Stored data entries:
☆ ☆ ☆

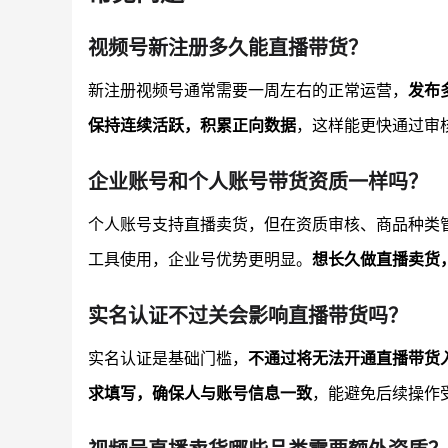
视频号新注册多久能直播带货？
新注册视频号通常需要一周左右的正常运营，
发布
保持连续活跃，积累正向数据
，这样能更快通过审
企业账号和个人账号带货资质一样吗？
个人账号支持直播卖货，但在资质审核、商品种类
工具使用，企业号优势更明显。
想长久做直播卖货
实名认证不过关会影响直播带货吗？
实名认证是基础门槛，
不通过将无法开通直播带货
求填写，确保人与账号信息一致
，能避免后续操作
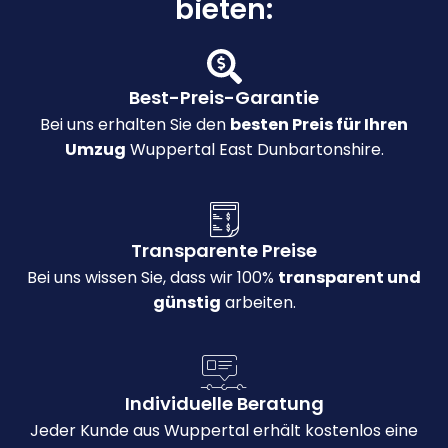
bieten:
Best-Preis-Garantie
Bei uns erhalten Sie den
besten Preis für Ihren
Umzug
Wuppertal East Dunbartonshire.
Transparente Preise
Bei uns wissen Sie, dass wir 100%
transparent und
günstig
arbeiten.
Individuelle Beratung
Jeder Kunde aus Wuppertal erhält kostenlos eine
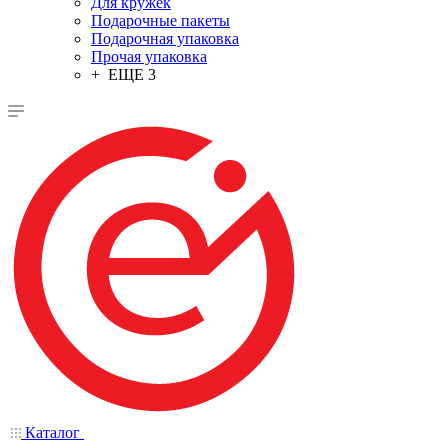
Для кружек
Подарочные пакеты
Подарочная упаковка
Прочая упаковка
+ ЕЩЕ 3
Каталог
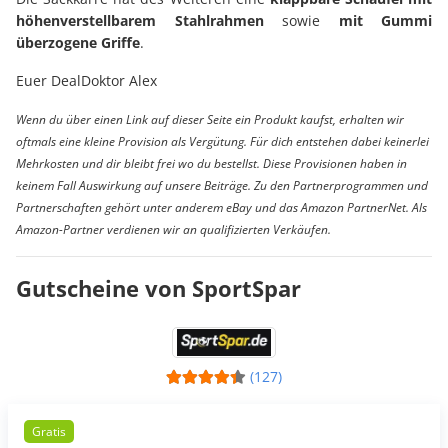
höhenverstellbarem Stahlrahmen
sowie
mit Gummi
überzogene Griffe
.
Euer DealDoktor Alex
Wenn du über einen Link auf dieser Seite ein Produkt kaufst, erhalten wir
oftmals eine kleine Provision als Vergütung. Für dich entstehen dabei keinerlei
Mehrkosten und dir bleibt frei wo du bestellst. Diese Provisionen haben in
keinem Fall Auswirkung auf unsere Beiträge. Zu den Partnerprogrammen und
Partnerschaften gehört unter anderem eBay und das Amazon PartnerNet. Als
Amazon-Partner verdienen wir an qualifizierten Verkäufen.
Gutscheine von SportSpar
(127)
Gratis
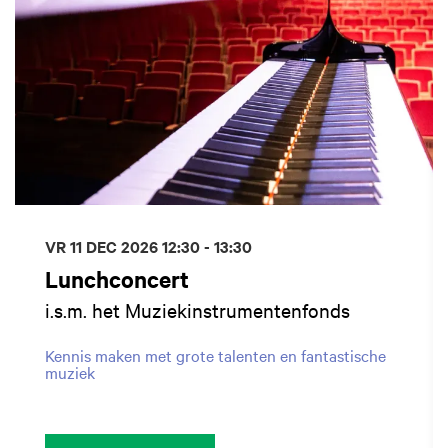
VR 11 DEC 2026
12:30 - 13:30
Lunchconcert
i.s.m. het Muziekinstrumentenfonds
Kennis maken met grote talenten en fantastische
muziek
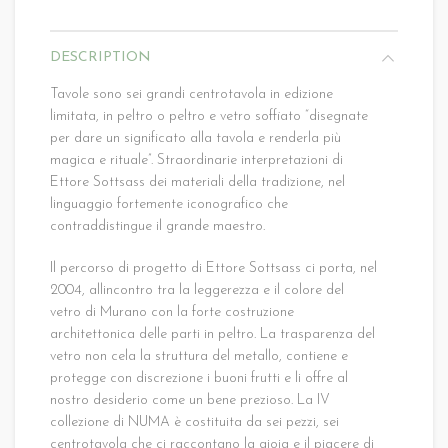
DESCRIPTION
Tavole sono sei grandi centrotavola in edizione
limitata, in peltro o peltro e vetro soffiato “disegnate
per dare un significato alla tavola e renderla più
magica e rituale”. Straordinarie interpretazioni di
Ettore Sottsass dei materiali della tradizione, nel
linguaggio fortemente iconografico che
contraddistingue il grande maestro.
Il percorso di progetto di Ettore Sottsass ci porta, nel
2004, allincontro tra la leggerezza e il colore del
vetro di Murano con la forte costruzione
architettonica delle parti in peltro. La trasparenza del
vetro non cela la struttura del metallo, contiene e
protegge con discrezione i buoni frutti e li offre al
nostro desiderio come un bene prezioso. La IV
collezione di NUMA è costituita da sei pezzi, sei
centrotavola che ci raccontano la gioia e il piacere di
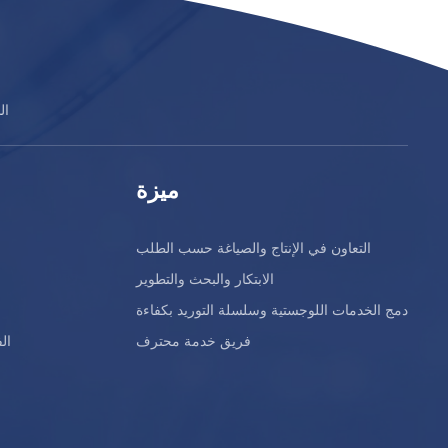
شركة 
ميزة
التعاون في الإنتاج والصياغة حسب الطلب
الابتكار والبحث والتطوير
دمج الخدمات اللوجستية وسلسلة التوريد بكفاءة
فريق خدمة محترف
ال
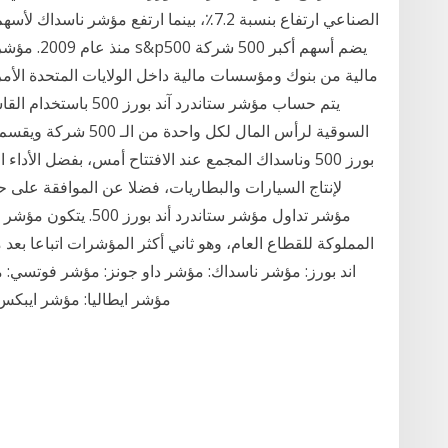
منذ عام 009
يتم حساب مؤشر ستاندرد 
السوقية لرأس المال لكل
بورز 500 وناسداك المجمع عند الافتتاح أمس، بفضل ال
لإنتاج السيارات والبطاريات، فضلا عن الموافقة على 
المملوكة للقطاع العام، وهو ثاني أكثر المؤشرات اتباعا بع
اند بورز: مؤشر ناسداك: مؤشر داو جونز: مؤشر فوتسي: 
مؤشر ايطاليا: مؤشر ايبكس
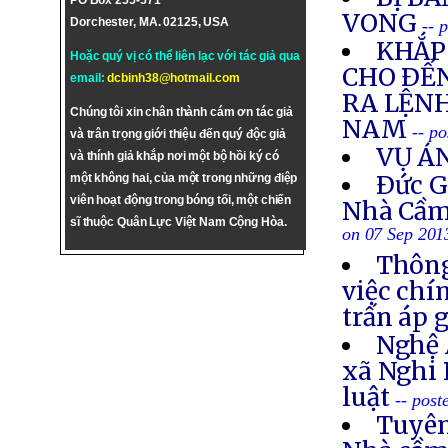
PO Box 255-571
VONG
Dorchester, MA. 02125, USA
-- 
KHẮP 
Hoặc quý vị có thể liên lạc với tác giả qua
CHO ÐẾN
email:
dcbinh38@hotmail.com
RA LỆNH
Chúng tôi xin chân thành cám ơn tác giả
NAM
-- p
và trân trọng giới thiệu đến quý độc giả
VỤ Á
và thính giả khắp nơi một bộ hồi ký có
Ðức G
một không hai, của một trong những điệp
viên hoạt động trong bóng tối, một chiến
Nhà Cầm
sĩ thuộc Quân Lực Việt Nam Cộng Hòa.
on 07 Sep 201
Thông
việc chí
trấn áp 
Nghệ 
xã Nghi 
luật
-- post
Tuyên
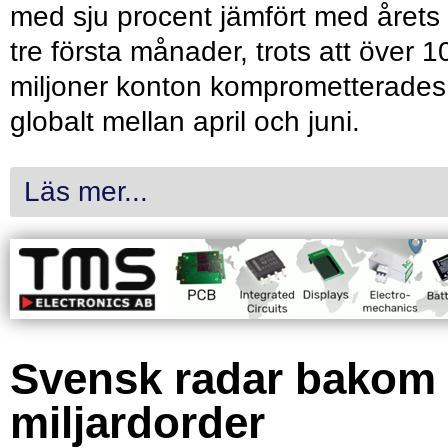
med sju procent jämfört med årets
tre första månader, trots att över 1
miljoner konton komprometterades
globalt mellan april och juni.
Läs mer...
Svensk radar bakom
miljardorder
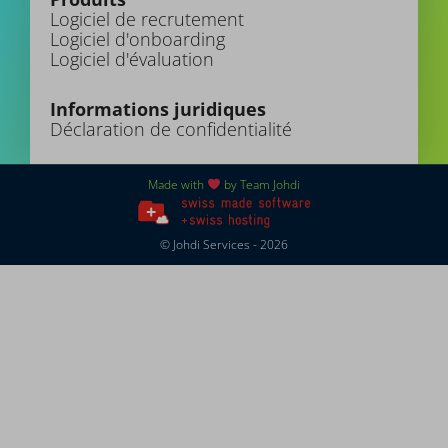
Logiciel de recrutement
Logiciel d'onboarding
Logiciel d'évaluation
Informations juridiques
Déclaration de confidentialité
Made with
by Team Johdi
© Johdi Services - 2026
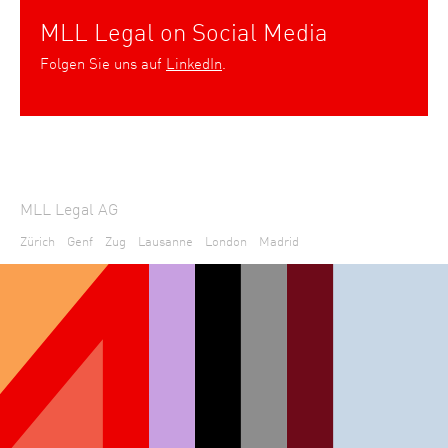
MLL Legal on Social Media
Folgen Sie uns auf
LinkedIn
.
MLL Legal AG
Zürich
Genf
Zug
Lausanne
London
Madrid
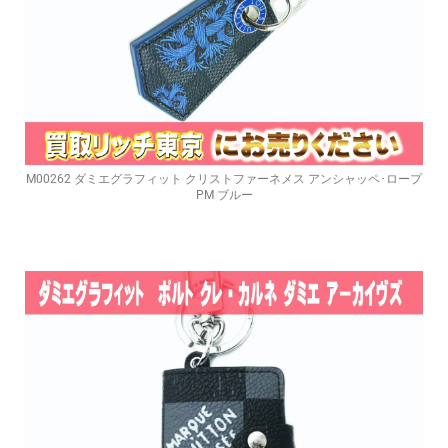
M00262 ダミエグラフィット クリストファーネメス アンシャッペ･ロープ
PM ブルー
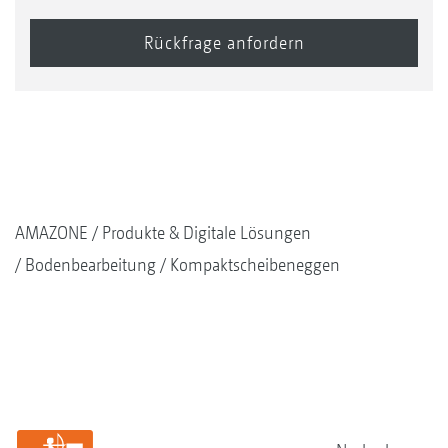
AMAZONE
Produkte & Digitale Lösungen
Bodenbearbeitung
Kompaktscheibeneggen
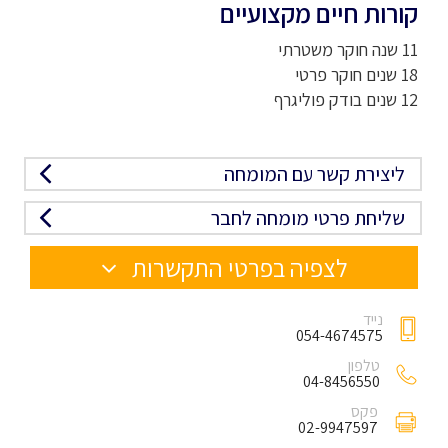
קורות חיים מקצועיים
11 שנה חוקר משטרתי
18 שנים חוקר פרטי
12 שנים בודק פוליגרף
ליצירת קשר עם המומחה
שליחת פרטי מומחה לחבר
לצפיה בפרטי התקשרות
נייד
054-4674575
טלפון
04-8456550
פקס
02-9947597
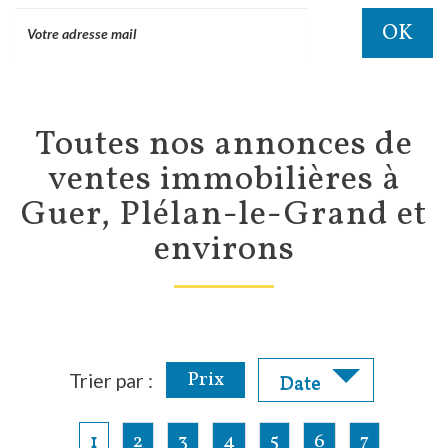
OK
Toutes nos annonces de
ventes immobilières à
Guer, Plélan-le-Grand et
environs
Prix
Trier par :
Date
1
2
3
4
5
6
7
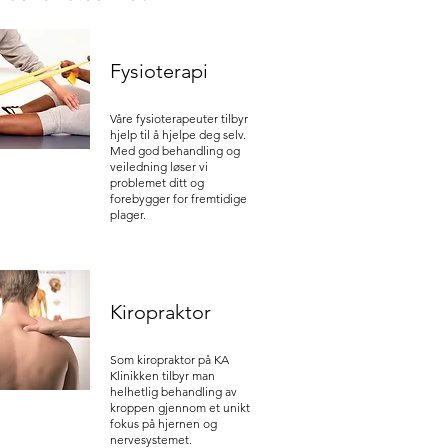
Fysioterapi
Våre fysioterapeuter tilbyr
hjelp til å hjelpe deg selv.
Med god behandling og
veiledning løser vi
problemet ditt og
forebygger for fremtidige
plager.
Kiropraktor
Som kiropraktor på KA
Klinikken tilbyr man
helhetlig behandling av
kroppen gjennom et unikt
fokus på hjernen og
nervesystemet.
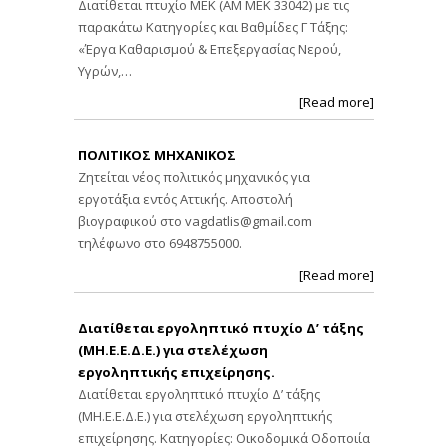
Διατίθεται πτυχίο ΜΕΚ (ΑΜ ΜΕΚ 33042) με τις
παρακάτω Κατηγορίες και Βαθμίδες Γ Τάξης:
«Έργα Καθαρισμού & Επεξεργασίας Νερού,
Υγρών,…
[Read more]
ΠΟΛΙΤΙΚΟΣ ΜΗΧΑΝΙΚΟΣ
Ζητείται νέος πολιτικός μηχανικός για
εργοτάξια εντός Αττικής. Αποστολή
βιογραφικού στο
vagdatlis@gmail.com
τηλέφωνο στο 6948755000.
[Read more]
Διατίθεται εργοληπτικό πτυχίο Δ’ τάξης
(ΜΗ.Ε.Ε.Δ.Ε.) για στελέχωση
εργοληπτικής επιχείρησης.
Διατίθεται εργοληπτικό πτυχίο Δ’ τάξης
(ΜΗ.Ε.Ε.Δ.Ε.) για στελέχωση εργοληπτικής
επιχείρησης. Κατηγορίες: Οικοδομικά Οδοποιία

☆ ☆ ☆

■ What you will do: Reproduce the lines of the listing above, starting with the line that contains "M00262 ダミエグラフィット クリストファーネメス アンシャッペ･ロープ" and going on through the line that contains "nervesystemet.". Leave the pictures out of your answer.

■ Solution to this exercise:
M00262 ダミエグラフィット クリストファーネメス アンシャッペ･ロープ
PM ブルー
AMAZONE
Produkte & Digitale Lösungen
Bodenbearbeitung
Kompaktscheibeneggen
קורות חיים מקצועיים
11 שנה חוקר משטרתי
18 שנים חוקר פרטי
12 שנים בודק פוליגרף
ליצירת קשר עם המומחה
שליחת פרטי מומחה לחבר
לצפיה בפרטי התקשרות
נייד
054-4674575
טלפון
04-8456550
פקס
02-9947597
OK
Toutes nos annonces de
ventes immobilières à
Guer, Plélan-le-Grand et
environs
Prix
Trier par :
Date
1
2
3
4
5
6
7
Fysioterapi
Våre fysioterapeuter tilbyr
hjelp til å hjelpe deg selv.
Med god behandling og
veiledning løser vi
problemet ditt og
forebygger for fremtidige
plager.
Kiropraktor
Som kiropraktor på KA
Klinikken tilbyr man
helhetlig behandling av
kroppen gjennom et unikt
fokus på hjernen og
nervesystemet.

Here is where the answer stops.